-- EXERCISE INPUTS follows --

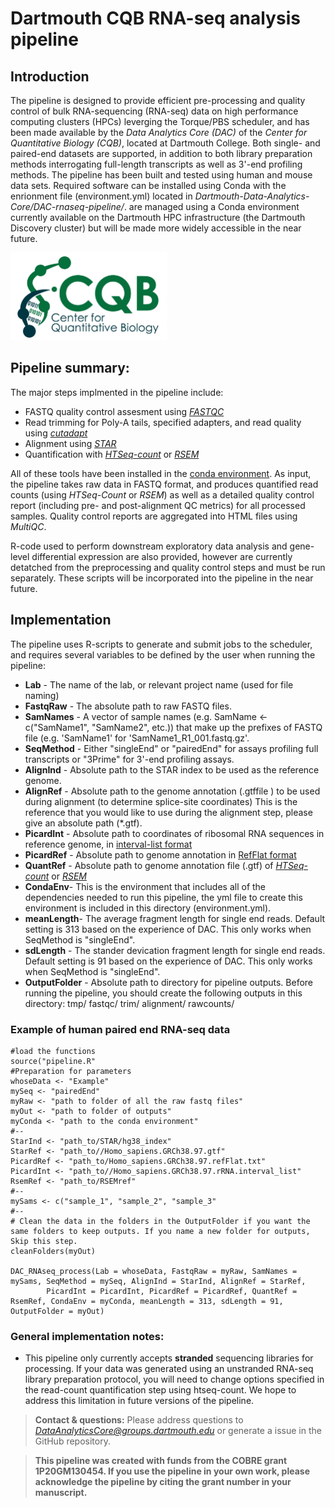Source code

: # Dartmouth CQB RNA-seq analysis pipeline

## Introduction 
The pipeline is designed to provide efficient pre-processing and quality control of bulk RNA-sequencing (RNA-seq) data on high performance computing clusters (HPCs) leverging the Torque/PBS scheduler, and has been made available by the *Data Analytics Core (DAC)* of the *Center for Quantitative Biology (CQB)*, located at Dartmouth College. Both single- and paired-end datasets are supported, in addition to both library preparation methods interrogating full-length transcripts as well as 3'-end profiling methods. The pipeline has been built and tested using human and mouse data sets. Required software can be installed using Conda with the enrionment file (environment.yml) located in *Dartmouth-Data-Analytics-Core/DAC-rnaseq-pipeline/*. are managed using a Conda environment currently available on the Dartmouth HPC infrastructure (the Dartmouth Discovery cluster) but will be made more widely accessible in the near future. 

<img src="logo.jpg" width="250" height="140" >

## Pipeline summary:
The major steps implmented in the pipeline include: 

- FASTQ quality control assesment using [*FASTQC*](https://www.bioinformatics.babraham.ac.uk/projects/fastqc/)
- Read trimming for Poly-A tails, specified adapters, and read quality using [*cutadapt*](https://cutadapt.readthedocs.io/en/stable/)
- Alignment using [*STAR*](https://github.com/alexdobin/STAR)
- Quantification with [*HTSeq-count*](https://htseq.readthedocs.io/en/release_0.11.1/count.html) or [*RSEM*](https://deweylab.github.io/RSEM/)

All of these tools have been installed in the [conda environment](https://docs.conda.io/en/latest/). As input, the pipeline takes raw data in FASTQ format, and produces quantified read counts (using *HTSeq-Count* or *RSEM*) as well as a detailed quality control report (including pre- and post-alignment QC metrics) for all processed samples. Quality control reports are aggregated into HTML files using *MultiQC*. 

R-code used to perform downstream exploratory data analysis and gene-level differential expression are also provided, however are currently detatched from the preprocessing and quality control steps and must be run separately. These scripts will be incorporated into the pipeline in the near future. 

## Implementation
The pipeline uses R-scripts to generate and submit jobs to the scheduler, and requires several variables to be defined by the user when running the pipeline: 

* **Lab** - The name of the lab, or relevant project name (used for file naming)
* **FastqRaw** - The absolute path to raw FASTQ files.
* **SamNames** - A vector of sample names (e.g. SamName <- c("SamName1", "SamName2", etc.)) that make up the prefixes of FASTQ file (e.g. 'SamName1' for 'SamName1_R1_001.fastq.gz'.
* **SeqMethod** - Either "singleEnd" or "pairedEnd" for assays profiling full transcripts or "3Prime" for 3'-end profiling assays. 
* **AlignInd** - Absolute path to the STAR index to be used as the reference genome. 
* **AlignRef** - Absolute path to the genome annotation (.gtffile ) to be used during alignment (to determine splice-site coordinates)
This is the reference that you would like to use during the alignment step, please give an absolute path (*.gtf).
* **PicardInt** - Absolute path to coordinates of ribosomal RNA sequences in reference genome, in [interval-list format](https://gatk.broadinstitute.org/hc/en-us/articles/360035531852-Intervals-and-interval-lists)
* **PicardRef** - Absolute path to genome annotation in [RefFlat format](https://gatk.broadinstitute.org/hc/en-us/articles/360040509431-CollectRnaSeqMetrics-Picard-)
* **QuantRef** - Absolute path to genome annotation file (.gtf) of [*HTSeq-count*](https://htseq.readthedocs.io/en/release_0.11.1/count.html) or [*RSEM*](https://deweylab.github.io/RSEM/)
* **CondaEnv**- This is the environment that includes all of the dependencies needed to run this pipeline, the yml file to create this environment is included in this directory (environment.yml).
* **meanLength**- The average fragment length for single end reads. Default setting is 313 based on the experience of DAC. This only works when SeqMethod is "singleEnd". 
* **sdLength** - The stander devication fragment length for single end reads. Default setting is 91 based on the experience of DAC. This only works when SeqMethod is "singleEnd".
* **OutputFolder** - Absolute path to directory for pipeline outputs. Before running the pipeline, you should create the following outputs in this directory:
tmp/
fastqc/
trim/
alignment/
rawcounts/

### Example of human paired end RNA-seq data 
```{r}
#load the functions
source("pipeline.R"
#Preparation for parameters 
whoseData <- "Example"
mySeq <- "pairedEnd"
myRaw <- "path to folder of all the raw fastq files"
myOut <- "path to folder of outputs"
myConda <- "path to the conda environment"
#--
StarInd <- "path_to/STAR/hg38_index"
StarRef <- "path_to//Homo_sapiens.GRCh38.97.gtf"
PicardRef <- "path_to/Homo_sapiens.GRCh38.97.refFlat.txt"
PicardInt <- "path_to//Homo_sapiens.GRCh38.97.rRNA.interval_list"
RsemRef <- "path_to/RSEMref"
#--
mySams <- c("sample_1", "sample_2", "sample_3"
#--
# Clean the data in the folders in the OutputFolder if you want the same folders to keep outputs. If you name a new folder for outputs, Skip this step. 
cleanFolders(myOut)

DAC_RNAseq_process(Lab = whoseData, FastqRaw = myRaw, SamNames = mySams, SeqMethod = mySeq, AlignInd = StarInd, AlignRef = StarRef, 
		PicardInt = PicardInt, PicardRef = PicardRef, QuantRef = RsemRef, CondaEnv = myConda, meanLength = 313, sdLength = 91, OutputFolder = myOut)
```
### General implementation notes: 
* This pipeline only currently accepts **stranded** sequencing libraries for processing. If your data was generated using an unstranded RNA-seq library preparation protocol, you will need to change options specified in the read-count quantification step using htseq-count. We hope to address this limitation in future versions of the pipeline. 

> **Contact & questions:** 
> Please address questions to *DataAnalyticsCore@groups.dartmouth.edu* or generate a issue in the GitHub repository. 

> **This pipeline was created with funds from the COBRE grant **1P20GM130454**. 
> If you use the pipeline in your own work, please acknowledge the pipeline by citing the grant number in your manuscript.**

-- EXERCISE INPUTS concluded --

TASK DIRECTIONS: Return the entries verbatim, pictures excluded.

WRITTEN ANSWER:
Source code

: # Dartmouth CQB RNA-seq analysis pipeline

## Introduction 
The pipeline is designed to provide efficient pre-processing and quality control of bulk RNA-sequencing (RNA-seq) data on high performance computing clusters (HPCs) leverging the Torque/PBS scheduler, and has been made available by the *Data Analytics Core (DAC)* of the *Center for Quantitative Biology (CQB)*, located at Dartmouth College. Both single- and paired-end datasets are supported, in addition to both library preparation methods interrogating full-length transcripts as well as 3'-end profiling methods. The pipeline has been built and tested using human and mouse data sets. Required software can be installed using Conda with the enrionment file (environment.yml) located in *Dartmouth-Data-Analytics-Core/DAC-rnaseq-pipeline/*. are managed using a Conda environment currently available on the Dartmouth HPC infrastructure (the Dartmouth Discovery cluster) but will be made more widely accessible in the near future. 

<img src="logo.jpg" width="250" height="140" >

## Pipeline summary:
The major steps implmented in the pipeline include: 

- FASTQ quality control assesment using [*FASTQC*](https://www.bioinformatics.babraham.ac.uk/projects/fastqc/)
- Read trimming for Poly-A tails, specified adapters, and read quality using [*cutadapt*](https://cutadapt.readthedocs.io/en/stable/)
- Alignment using [*STAR*](https://github.com/alexdobin/STAR)
- Quantification with [*HTSeq-count*](https://htseq.readthedocs.io/en/release_0.11.1/count.html) or [*RSEM*](https://deweylab.github.io/RSEM/)

All of these tools have been installed in the [conda environment](https://docs.conda.io/en/latest/). As input, the pipeline takes raw data in FASTQ format, and produces quantified read counts (using *HTSeq-Count* or *RSEM*) as well as a detailed quality control report (including pre- and post-alignment QC metrics) for all processed samples. Quality control reports are aggregated into HTML files using *MultiQC*. 

R-code used to perform downstream exploratory data analysis and gene-level differential expression are also provided, however are currently detatched from the preprocessing and quality control steps and must be run separately. These scripts will be incorporated into the pipeline in the near future. 

## Implementation
The pipeline uses R-scripts to generate and submit jobs to the scheduler, and requires several variables to be defined by the user when running the pipeline: 

* **Lab** - The name of the lab, or relevant project name (used for file naming)
* **FastqRaw** - The absolute path to raw FASTQ files.
* **SamNames** - A vector of sample names (e.g. SamName <- c("SamName1", "SamName2", etc.)) that make up the prefixes of FASTQ file (e.g. 'SamName1' for 'SamName1_R1_001.fastq.gz'.
* **SeqMethod** - Either "singleEnd" or "pairedEnd" for assays profiling full transcripts or "3Prime" for 3'-end profiling assays. 
* **AlignInd** - Absolute path to the STAR index to be used as the reference genome. 
* **AlignRef** - Absolute path to the genome annotation (.gtffile ) to be used during alignment (to determine splice-site coordinates)
This is the reference that you would like to use during the alignment step, please give an absolute path (*.gtf).
* **PicardInt** - Absolute path to coordinates of ribosomal RNA sequences in reference genome, in [interval-list format](https://gatk.broadinstitute.org/hc/en-us/articles/360035531852-Intervals-and-interval-lists)
* **PicardRef** - Absolute path to genome annotation in [RefFlat format](https://gatk.broadinstitute.org/hc/en-us/articles/360040509431-CollectRnaSeqMetrics-Picard-)
* **QuantRef** - Absolute path to genome annotation file (.gtf) of [*HTSeq-count*](https://htseq.readthedocs.io/en/release_0.11.1/count.html) or [*RSEM*](https://deweylab.github.io/RSEM/)
* **CondaEnv**- This is the environment that includes all of the dependencies needed to run this pipeline, the yml file to create this environment is included in this directory (environment.yml).
* **meanLength**- The average fragment length for single end reads. Default setting is 313 based on the experience of DAC. This only works when SeqMethod is "singleEnd". 
* **sdLength** - The stander devication fragment length for single end reads. Default setting is 91 based on the experience of DAC. This only works when SeqMethod is "singleEnd".
* **OutputFolder** - Absolute path to directory for pipeline outputs. Before running the pipeline, you should create the following outputs in this directory:
tmp/
fastqc/
trim/
alignment/
rawcounts/

### Example of human paired end RNA-seq data 
```{r}
#load the functions
source("pipeline.R"
#Preparation for parameters 
whoseData <- "Example"
mySeq <- "pairedEnd"
myRaw <- "path to folder of all the raw fastq files"
myOut <- "path to folder of outputs"
myConda <- "path to the conda environment"
#--
StarInd <- "path_to/STAR/hg38_index"
StarRef <- "path_to//Homo_sapiens.GRCh38.97.gtf"
PicardRef <- "path_to/Homo_sapiens.GRCh38.97.refFlat.txt"
PicardInt <- "path_to//Homo_sapiens.GRCh38.97.rRNA.interval_list"
RsemRef <- "path_to/RSEMref"
#--
mySams <- c("sample_1", "sample_2", "sample_3"
#--
# Clean the data in the folders in the OutputFolder if you want the same folders to keep outputs. If you name a new folder for outputs, Skip this step. 
cleanFolders(myOut)

DAC_RNAseq_process(Lab = whoseData, FastqRaw = myRaw, SamNames = mySams, SeqMethod = mySeq, AlignInd = StarInd, AlignRef = StarRef, 
		PicardInt = PicardInt, PicardRef = PicardRef, QuantRef = RsemRef, CondaEnv = myConda, meanLength = 313, sdLength = 91, OutputFolder = myOut)
```
### General implementation notes: 
* This pipeline only currently accepts **stranded** sequencing libraries for processing. If your data was generated using an unstranded RNA-seq library preparation protocol, you will need to change options specified in the read-count quantification step using htseq-count. We hope to address this limitation in future versions of the pipeline. 

> **Contact & questions:** 
> Please address questions to *DataAnalyticsCore@groups.dartmouth.edu* or generate a issue in the GitHub repository. 

> **This pipeline was created with funds from the COBRE grant **1P20GM130454**. 
> If you use the pipeline in your own work, please acknowledge the pipeline by citing the grant number in your manuscript.**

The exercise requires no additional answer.